TEXTE EXTRAIT.

┌──

# EveryAir



## samus33 (30 Avril 2011)

Bonjour,

j'aimerais savoir si l'application EveryAir, qui permet de contrôler ton ordinateur à distance, en vaut vraiment la peine. J'ai entendu dire que nous pouvions écouter des vidéos flash, jouer a ninporte quel jeux etc. C'est un fake ou quoi ?? Mais je me demandais s'il fallait Jallbreaker l'Ipad pour y avoir accès.

Merci de votre aide
site EveryAir: http://www.everyair.net/


----------



## worldice (30 Avril 2011)

samus33 a dit:


> Bonjour,
> 
> j'aimerais savoir si l'application EveryAir, qui permet de contrôler ton ordinateur à distance, en vaut vraiment la peine. J'ai entendu dire que nous pouvions écouter des vidéos flash, jouer a ninporte quel jeux etc. C'est un fake ou quoi ?? Mais je me demandais s'il fallait Jallbreaker l'Ipad pour y avoir accès.
> 
> ...



Ils sont en train de couler et leur appli tout comme leur appli PC/Mac ont été retirées du téléchargement.

Moi aussi j'ai été étonné et déçu.

Tu peux tout de même essayer des systèmes différents tel que TeamViewer.


----------



## samus33 (1 Mai 2011)

ok, et TeamViewer fera la même chose ?

└──

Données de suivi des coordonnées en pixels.
┌──

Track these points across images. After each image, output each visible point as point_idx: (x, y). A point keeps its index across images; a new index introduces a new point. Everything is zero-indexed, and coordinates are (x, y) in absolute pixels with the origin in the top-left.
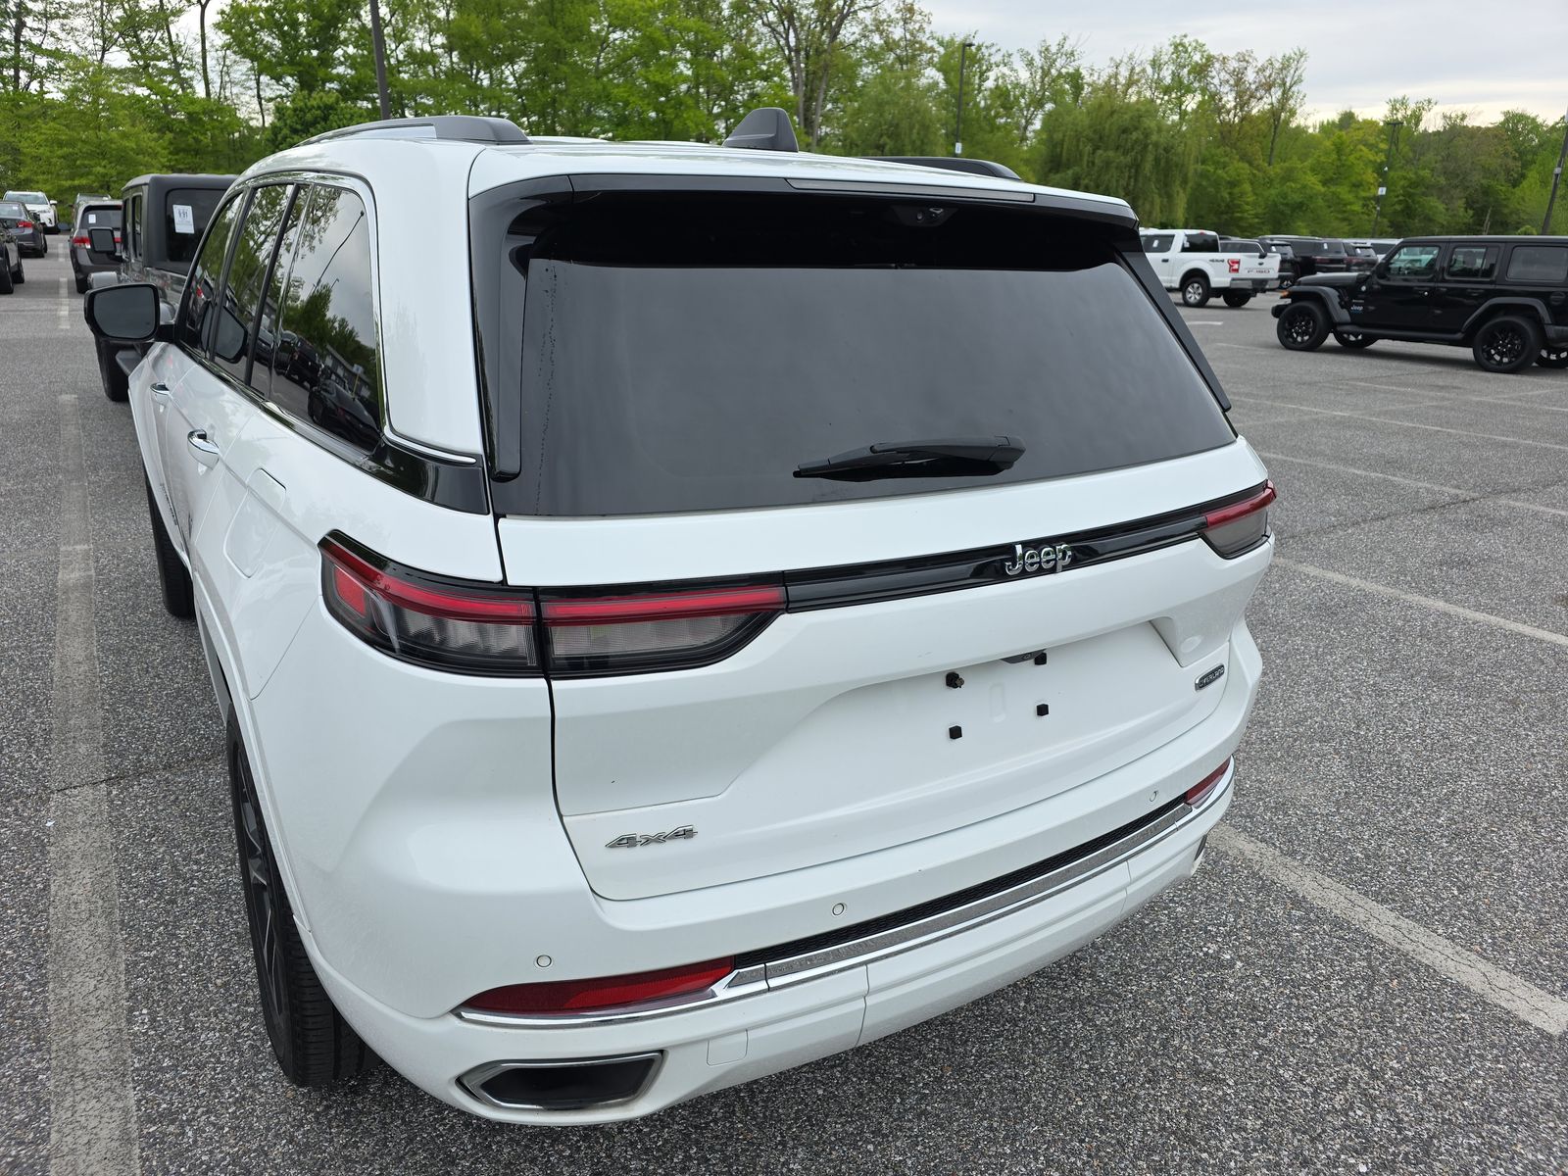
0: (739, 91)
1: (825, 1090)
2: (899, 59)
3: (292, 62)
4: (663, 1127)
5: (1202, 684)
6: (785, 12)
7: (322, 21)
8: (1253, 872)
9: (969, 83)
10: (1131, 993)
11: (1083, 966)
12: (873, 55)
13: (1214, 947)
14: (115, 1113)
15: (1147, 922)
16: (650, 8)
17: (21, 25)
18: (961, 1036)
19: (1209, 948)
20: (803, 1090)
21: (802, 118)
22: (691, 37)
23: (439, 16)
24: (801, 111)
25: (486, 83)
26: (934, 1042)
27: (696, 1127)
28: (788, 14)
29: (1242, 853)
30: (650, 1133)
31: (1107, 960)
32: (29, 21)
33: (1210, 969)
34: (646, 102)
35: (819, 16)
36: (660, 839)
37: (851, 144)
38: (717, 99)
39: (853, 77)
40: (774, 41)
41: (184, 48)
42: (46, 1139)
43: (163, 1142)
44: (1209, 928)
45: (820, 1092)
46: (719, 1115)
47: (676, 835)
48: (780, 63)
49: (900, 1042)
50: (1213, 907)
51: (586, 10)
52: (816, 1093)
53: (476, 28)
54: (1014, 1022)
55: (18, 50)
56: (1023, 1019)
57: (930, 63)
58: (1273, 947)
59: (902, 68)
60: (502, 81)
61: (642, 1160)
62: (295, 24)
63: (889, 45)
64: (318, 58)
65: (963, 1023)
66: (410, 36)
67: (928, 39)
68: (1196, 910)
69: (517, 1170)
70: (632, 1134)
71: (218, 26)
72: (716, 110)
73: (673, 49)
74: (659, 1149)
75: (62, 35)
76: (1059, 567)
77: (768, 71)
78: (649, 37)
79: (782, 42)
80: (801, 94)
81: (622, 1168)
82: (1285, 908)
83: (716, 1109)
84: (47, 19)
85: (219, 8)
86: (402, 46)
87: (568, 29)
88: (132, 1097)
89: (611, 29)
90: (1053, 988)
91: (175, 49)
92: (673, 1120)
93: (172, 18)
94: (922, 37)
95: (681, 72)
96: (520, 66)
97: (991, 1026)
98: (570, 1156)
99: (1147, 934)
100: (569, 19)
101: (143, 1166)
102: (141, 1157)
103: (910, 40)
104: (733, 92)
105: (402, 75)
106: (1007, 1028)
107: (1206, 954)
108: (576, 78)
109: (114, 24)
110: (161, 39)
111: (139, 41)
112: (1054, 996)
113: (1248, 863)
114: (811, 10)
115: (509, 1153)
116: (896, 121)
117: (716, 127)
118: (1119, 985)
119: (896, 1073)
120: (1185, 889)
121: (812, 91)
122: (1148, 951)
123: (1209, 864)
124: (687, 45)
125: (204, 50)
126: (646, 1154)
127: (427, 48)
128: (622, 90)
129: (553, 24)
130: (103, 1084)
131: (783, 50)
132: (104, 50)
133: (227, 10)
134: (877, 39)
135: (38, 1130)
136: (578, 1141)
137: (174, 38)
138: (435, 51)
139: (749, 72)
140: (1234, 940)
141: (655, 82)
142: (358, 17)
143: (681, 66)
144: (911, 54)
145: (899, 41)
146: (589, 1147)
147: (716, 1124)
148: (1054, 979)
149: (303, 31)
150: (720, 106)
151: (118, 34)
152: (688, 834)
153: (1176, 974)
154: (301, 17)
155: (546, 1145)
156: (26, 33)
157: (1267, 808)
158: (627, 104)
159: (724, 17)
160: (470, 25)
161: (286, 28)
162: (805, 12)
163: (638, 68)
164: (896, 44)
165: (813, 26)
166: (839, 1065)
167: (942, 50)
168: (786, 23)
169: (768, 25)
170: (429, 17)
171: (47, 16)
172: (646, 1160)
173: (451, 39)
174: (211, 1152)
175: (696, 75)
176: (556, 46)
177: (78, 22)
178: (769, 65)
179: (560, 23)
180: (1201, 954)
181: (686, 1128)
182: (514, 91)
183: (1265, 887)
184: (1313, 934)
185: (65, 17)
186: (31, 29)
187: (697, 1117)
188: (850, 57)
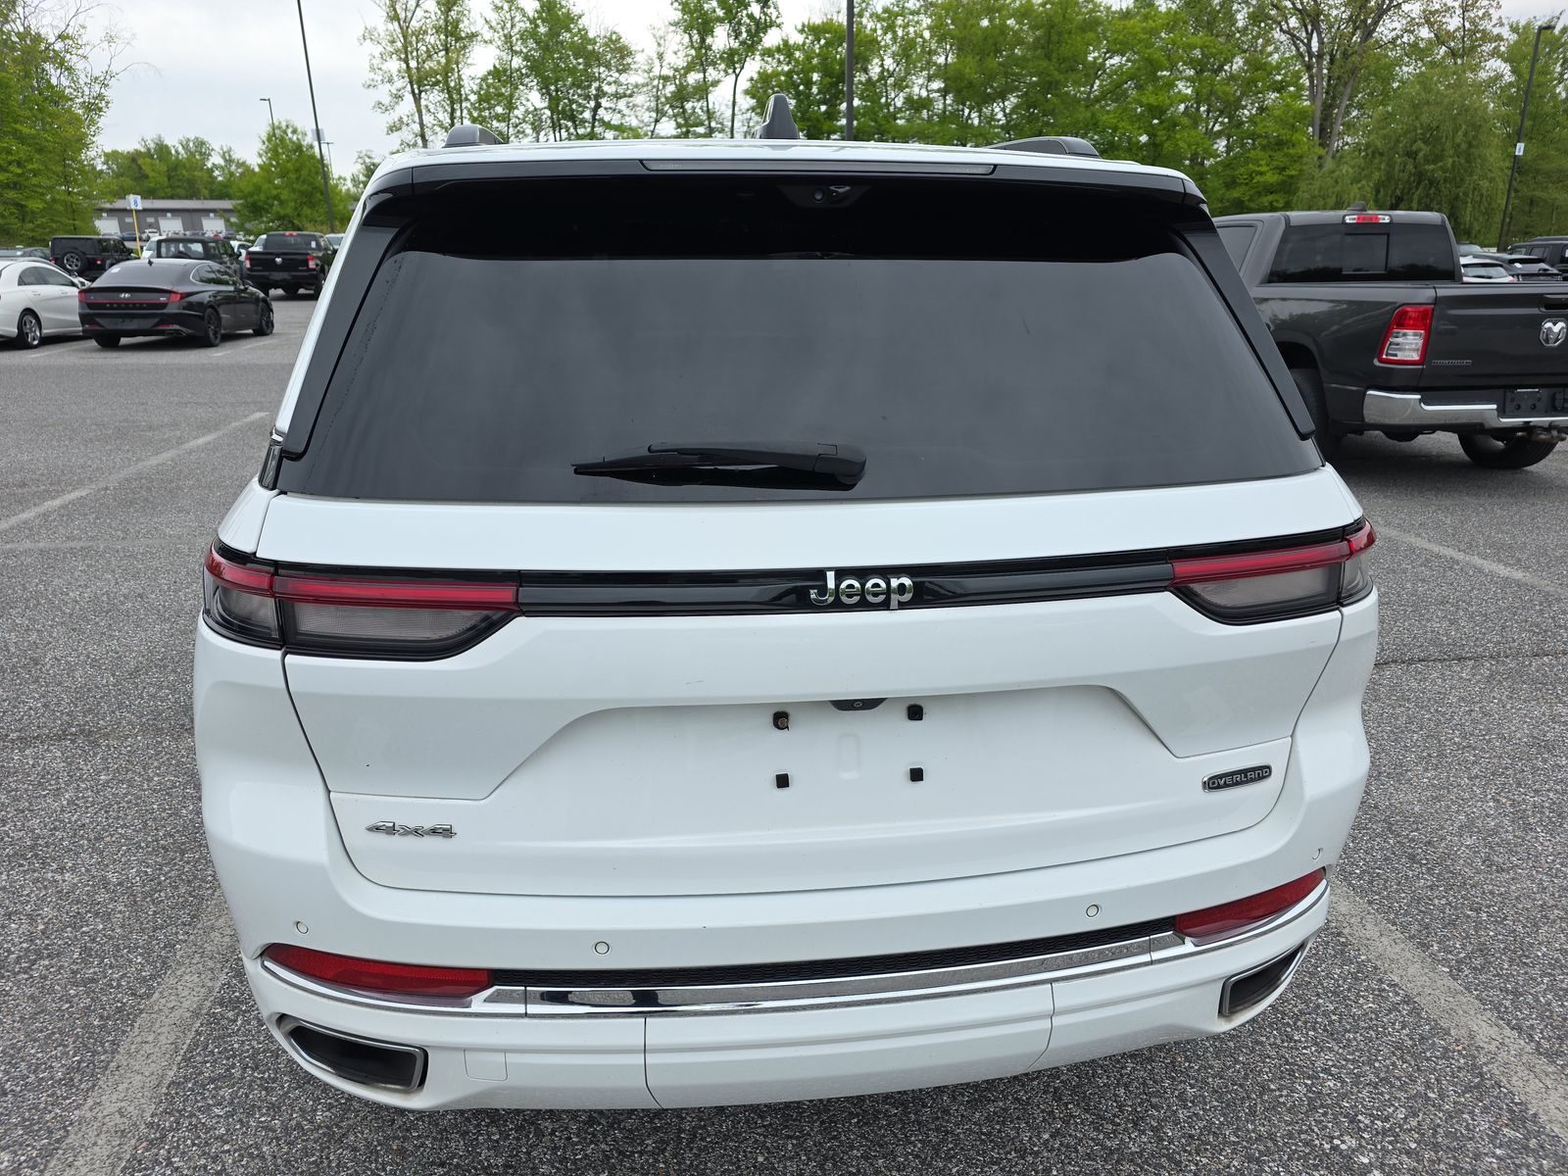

└──

CONSIGNE. Poursuivez, s'il vous plaît, la discussion de forum sur EveryAir après son dernier message.

RÉSULTAT DE L'EXERCICE.
----------



## worldice (1 Mai 2011)

samus33 a dit:


> ok, et TeamViewer fera la même chose ?



TeamViewer te permet d'avoir accès à ton ordi à distance. C'est gratuit, et il y a même un mode qui te permet d'accéder à ton ordi, dès que celui-ci s'allume. C'est à dire que le logiciel se lance tout seul sur l'ordi.

Avec TV (TeamViewer), tu peux avoir ces possibilités :
PC/MAC &#8594; iPad/iPhone
PC/MAC &#8594; PC/MAC

Par contre, tu ne peux avoir accès à ton iPad/iPhone depuis ton PC/MAC.

Il y a aussi un mode "Présentation" pour réaliser, comme son nom l'indique, des présentations à distance.


----------



## micbeac (1 Mai 2011)

J'utilise TeamViewer et ca fonctione très bien pour prendre ton PC/Mac à distance.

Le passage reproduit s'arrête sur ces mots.